VATE:思った通りに出来たという感じでしょうか。

 

やれてないことは沢山ありますけど、あの時に思ったことをよく妥協せずにやりきってるんじゃないかと思います。

 

VATE:地中美術館をつくる時に意識されていたことはなんでしょうか。

 

これは絵、これは彫刻、これは建築というようにジャンルでわけて分断して一個一個をオブジェとして見るのではなくて、一つの連続した経験みたいなものとして、ああいう空間をつくりあげたいという想いはありましたよね。

 

VATE:一連の経験として。

 

森を歩く時にいちいち、この木、この草っていう風に、まぁそういう風にも見ますけど、でも常に全体に戻りつつ部分というのが成り立っているじゃないですか。
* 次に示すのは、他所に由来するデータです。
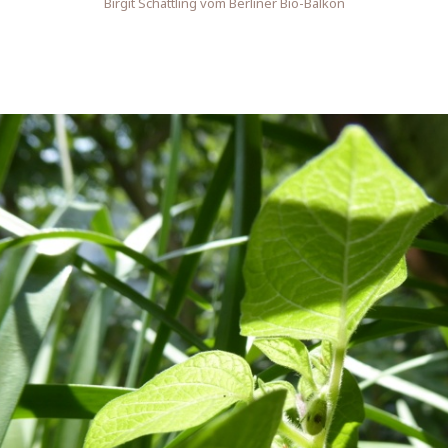
Birgit Schattling vom Berliner Bio-Balkon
そういう有機的な関係の中で、ある経験として美的な空間を作り出したい、という想いがあったんですね。

 

VATE:なるほど。

 

そういう意味では安藤さんの建築、ジェームズ・タレルの作品、ウォルター・デ・マリアの作品、モネの作品ってもちろんそれぞれが非常に強くね、個性的でキャラクタナイズされてなきゃいけないんですが、その個々の強さを超えたところにある一つの調和したもの、地中美術館ならではの空間が生まれてきたら良いなというのはあったし、例えば、すごいクラシックのプレイヤー…、バイオリニストとかピアニストがいて、もちろん一人ですごい演奏をするんだけど、それがある機会にカルテットを組んだ時にすごいハーモニーが生まれるみたいな、そういう風にあの場で四人が組んだんだと。まぁモネは死んじゃってますけど、その中で何かソロでは出来ない、あの場でしか生まれないような調和が生まれたらいいな、と最初から最後までずっと思っていましたね。

 

VATE:その後、地中美術館の館長を退任されるわけですが、これはどうしてですか?

 

直島にはかれこれ15年ほど関わってきて、これぐらいでちょっと一度休みたいというのが正直あったんですよね(笑)。自分を振り返りたいというか。はじめは本でも書こうかなと思ってたんですけど、運よくというか金沢21世紀美術館に誘われて市長とお会いしたら、気に入ってくれたんですね。一つのチャンスだし、金沢21世紀美術館の開館がちょうど同じ年なんですよ。地中美術館とね。

 

VATE:ただコンセプトは全く違いますよね。

 

ええ。21世紀美術館は「開かれた美術館」、地中美術館はそうではない。地中美術館のような閉じきった場所から、開かれた美術館でやっていくというのも面白いかなと思ったんですね。

 

VATE:今までと違うのは、もう既に出来上がっていてコンセプトもあってというところですよね。

 

そうですね。金沢21世紀美術館は、私が2代目館長になるので出来上がったものがあるわけです。私が着任した時はオープンから3年目くらいだったんですが、オープン以来ずっとそのままの勢いで展覧会をやってきていた。だから走りながら一回車検じゃないですけど、本当に必要かどうか、どこに軸足を置いて行くのかという総括的な事をやりつつ、次の展望を作る時期なのかなと思いましたね。